Ha nacido un bisonte en
Valdehuesa. Me gustará hablarte de ello, de lo que significa conseguir que una
especie que prácticamente había desaparecido de Europa pueda recuperarse y que
lo haga aquí, en las montañas de León. Me gustará decirte que es como una
estampa de esperanza, una pincelada de futuro, una llamarada de posibilidad. Me
gusta pensar que las cosas son posibles, que el hecho de que no haya bisontes
en España desde hace muchos años no puede impedir en modo alguno que no los
haya, porque la equis de las posibilidades abre todos los caminos.
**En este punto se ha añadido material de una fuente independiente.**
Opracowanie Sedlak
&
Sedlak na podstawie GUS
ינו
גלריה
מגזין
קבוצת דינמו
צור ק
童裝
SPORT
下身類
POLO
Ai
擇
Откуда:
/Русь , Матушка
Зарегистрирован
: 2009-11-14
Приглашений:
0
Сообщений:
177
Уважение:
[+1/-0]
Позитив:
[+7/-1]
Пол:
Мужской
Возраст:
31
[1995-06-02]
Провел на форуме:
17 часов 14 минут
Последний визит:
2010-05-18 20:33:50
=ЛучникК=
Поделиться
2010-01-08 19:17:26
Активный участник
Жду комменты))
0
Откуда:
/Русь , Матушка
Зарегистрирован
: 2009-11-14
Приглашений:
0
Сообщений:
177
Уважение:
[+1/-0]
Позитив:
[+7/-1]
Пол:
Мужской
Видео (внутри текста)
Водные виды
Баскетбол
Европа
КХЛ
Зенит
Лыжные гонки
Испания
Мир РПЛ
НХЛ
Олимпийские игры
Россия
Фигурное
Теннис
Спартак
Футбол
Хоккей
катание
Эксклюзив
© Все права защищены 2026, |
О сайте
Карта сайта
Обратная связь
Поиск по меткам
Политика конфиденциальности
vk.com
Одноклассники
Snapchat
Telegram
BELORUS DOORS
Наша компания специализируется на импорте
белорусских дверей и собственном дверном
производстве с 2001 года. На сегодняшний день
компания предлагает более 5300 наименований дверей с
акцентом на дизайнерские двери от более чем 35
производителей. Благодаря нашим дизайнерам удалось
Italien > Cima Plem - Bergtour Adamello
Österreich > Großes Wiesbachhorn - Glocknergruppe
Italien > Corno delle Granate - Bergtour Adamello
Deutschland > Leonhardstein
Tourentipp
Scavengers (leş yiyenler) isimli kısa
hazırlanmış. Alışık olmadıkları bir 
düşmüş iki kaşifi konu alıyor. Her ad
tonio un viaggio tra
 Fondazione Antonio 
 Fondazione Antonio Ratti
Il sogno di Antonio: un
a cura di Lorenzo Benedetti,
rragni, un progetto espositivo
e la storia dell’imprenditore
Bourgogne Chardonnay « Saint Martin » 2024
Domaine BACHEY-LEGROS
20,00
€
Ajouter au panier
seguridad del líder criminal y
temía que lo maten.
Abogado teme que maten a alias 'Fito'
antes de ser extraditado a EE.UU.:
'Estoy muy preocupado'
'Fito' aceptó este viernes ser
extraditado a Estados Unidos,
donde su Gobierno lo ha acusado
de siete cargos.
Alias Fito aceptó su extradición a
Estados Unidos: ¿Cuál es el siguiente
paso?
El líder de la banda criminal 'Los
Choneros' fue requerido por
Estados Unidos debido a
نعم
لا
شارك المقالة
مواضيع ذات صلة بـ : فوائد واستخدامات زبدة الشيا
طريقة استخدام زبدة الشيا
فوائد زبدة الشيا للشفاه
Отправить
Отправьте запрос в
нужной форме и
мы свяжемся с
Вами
Me enseñaba
Isidoro ayer por la tarde una foto de tres osos que correteaban por Laciana.
Una foto desde un móvil: tres animales poderosos confundidos en la tierra.
Habían matado un jato delante de las narices de su madre. “Tendríais que ver
también la cara de la vaca”, creo que dijo Isidoro. Solo que yo estaba absorto
en la idea de la libertad, en el marrón del pelo del poder de la libertad, el
pardo del corretear del oso en sus dominios. Y ahora, esta noticia del
nacimiento del bisonte en Valdehuesa me llena la imaginación del sueño de
Titanlux, me pinta de colores de lujo, de titánicos colores, de lujosos y
titánicos colores, el cielo gris de la esperanza. Y me acuerdo también de las
tardes de cine y Toro Sentado, con Búfalo Bill abatiendo bisontes entre el
polvo de las llanuras de aquel salvaje oeste que luego recogió en un circo.
Pienso en la vida que se termina apretando en el interior de un bote de
pintura, aunque sea Titanlux y me acuerdo de esas marcas que han tenido tanto
éxito, como aquellas viejas marcas de cigarrillos, Rumbo, Celtas, Condal, o los
mismísimos Bisonte. Acuérdate de aquellos Bisonte sin boquilla que fumábamos al
salir de los entrenamientos de balonmano, sabiendo que éramos inmortales y que
nada nos podía tocar.
Solo que ahora sé que un
bisonte es una mancha oscura en un fragmento de mi historia, una mancha que
todavía sigue escondida entre las paredes muertas de mi pecho, como tantas
cosas que se esfumaron en la idea de que no hay ya para mí ningún pecado que
pueda ser como el primero; ni tan siquiera la idea de contratar un banquete
para una comunión y que el postre se llame “Pecado Original”, un sinsentido del
marketing con el que te puedes encontrar, si mezclas el menú de las bodas con
el de otras celebraciones. Un corazón que clama por ser absuelto y que pide a
gritos que le impongan otra penitencia, porque esa que le piden es una oración
que nunca se ha podido aprender, termina viviendo una vida encerrada en el nudo
de la corbata, resbalando por los pliegues almidonados de la pajarita,
asesinando jatos o bisontes, según represente el papel de cazador americano o
de oso lacianiego.
Se trata de librarse de la
mirada del otro. Es pura física. Ya sabes que la observación de una partícula
conlleva la modificación de su propio estado, que el hecho de mirar algo ya lo
está cambiando y es por eso que hoy te cuento estas cosas saltándome todos los
límites y te hablo desde la más absoluta pureza, desde la independencia total
de cualquier mirada. Date cuenta de que,
si me importarse algo lo que alguien pudiera pensar sobre lo que estoy
diciendo, no estaría usando estas palabras y haría un relato ordenado de los
hechos y te contaría que hay osos que no han dormido en el invierno correteando
por Laciana y un bisonte que da sus primeros pasos en el Museo de la Fauna
Salvaje de Valdehuesa. Te contaría que ha empezado la locura de las primeras
comuniones y que tanta pureza, tanta ingenuidad, nos salva.